People with Urge Incontinence experience an urgent desire to pass urine and are not able to reach a toilet in time before passing urine (the feeling of the sudden desire to pass urine is known as "Urgency"). People who experience urgency or urge incontinence, may also find they tend to pass urine more often than normal (this is called frequency). This may be during both day and night times. Some women with urge incontinence may also find that they leak urine during sex, most likely during orgasm.
How common is Urge Incontinence?
Urge incontinence, otherwise known as unstable or overactive bladder, is the second most common type of incontinence. About 3 in 10 cases of incontinence are due to urge incontinence. It can occur at any age but commonly first starts in early adult life. Women are more commonly affected than men.
What Causes Urge Incontinence?
Urge incontinence is caused when the bladder muscle contracts too early and normal control bladder control is reduced. Urge Incontinence is often a symptom of an unstable or overactive bladder. The bladder muscle is technically known as the detrusor muscle, so this condition may also be referred to as detrusor instability.
Normally, the bladder muscle is relaxed as the bladder gradually fills up. Then, when the bladder is roughly half full, your bladder muscle tells the brain and you start to get a feeling of needing to pass urine. However, for people with urge incontinence (overactive bladder), the bladder muscle seems to give the message to the brain that it is actually fuller than it really is. This causes the bladder to contract too early, giving the feeling that you have to pass urine urgently
For the majority of people who experience Urge Incontinence the reason they develop an overactive bladder develops is not known. However the symptoms may get worse during times of stress and the condition may also be influenced by the intake of caffeine (e.g. tea, coffee, cola, etc) and by alcohol.
Some women develop urge incontinence after the menopause and this is thought to be due to the lining of the vagina shrinking (vaginal atrophy) caused by lowering of oestrogen levels.
Urge incontinence may be experienced by people with certain neurological disorders such as Parkinson's disease, Multiple Sclerosis, spinal cord injury or after a stroke.
Similar symptoms to Urge Incontinence may be exhibited if there is irritation in the bladder such as a urinary tract infection (UTI) or stones in the bladder. The bladder may also be irritated if people cut back on fluid intake (often to reduce the need to go to the toiler). Cutting back fluids causes urine to become more concentrated and this may irritate the bladder.
Also going to the toilet too often can make symptoms worse as the bladder becomes used to holding less urine and can then bcome more sensitive and overactive at times when it is stretched a little.
Diagnosing Urge Incontinence
To diagnose Urge Incontinence, your health professional should ask about your symptoms and medical history. You may be asked to keep a ‘bladder diary’ for a week or so. This should record your fluid intake (what and how much you drink) and fluid output (the amount of urine you produce, and when you pass urine), whether you had an urge to urinate and the number of times you unintentionally pass urine.

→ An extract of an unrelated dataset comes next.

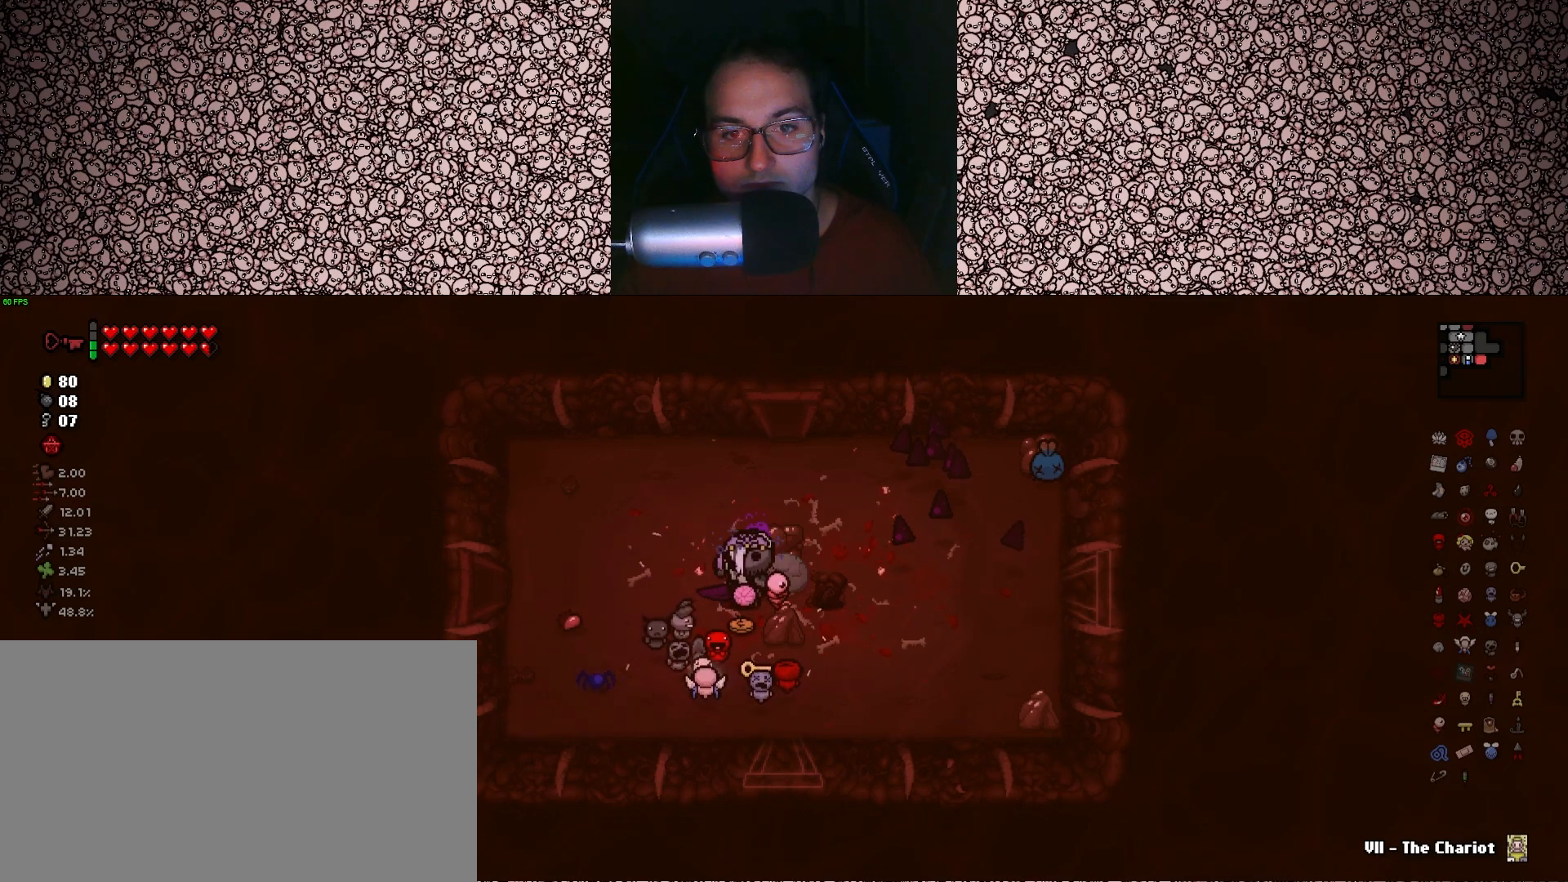
{"keys": ["a", "w"], "events": [[216, "d", "up"], [250, "w", "down"], [266, "a", "down"]]}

They may also carry out a test on a sample of your urine to check that your urge incontinence isn't being caused by a secondary cause such as an infection in your urinary tract and they may also do a blood test to check that your kidneys are working properly.
In some cases you may be referred to a Urologist who specialises in treating conditions of the urinary system). Alternatively, depending on the results of the examination, women may find themselves referred to a Gynaecologist (a specialist in women’s reproductive health) or Urogynaecologist (a specialist in urinary and associated pelvic problems in women).
These specialists may carry out more detailed tests such as an Ultrasound (commonly used to check that your bladder is emptying properly), Cystoscopy (Looking inside the bladder and urinary system to identify abnormalities that may be causing the incontinence) or Urodynamic testing. Urodynamic testing measures the pressure in your bladder and the flow of urine. A catheter, is inserted into your bladder through your urethra and water is then passed through the catheter so the pressure on the bladder can be recorded.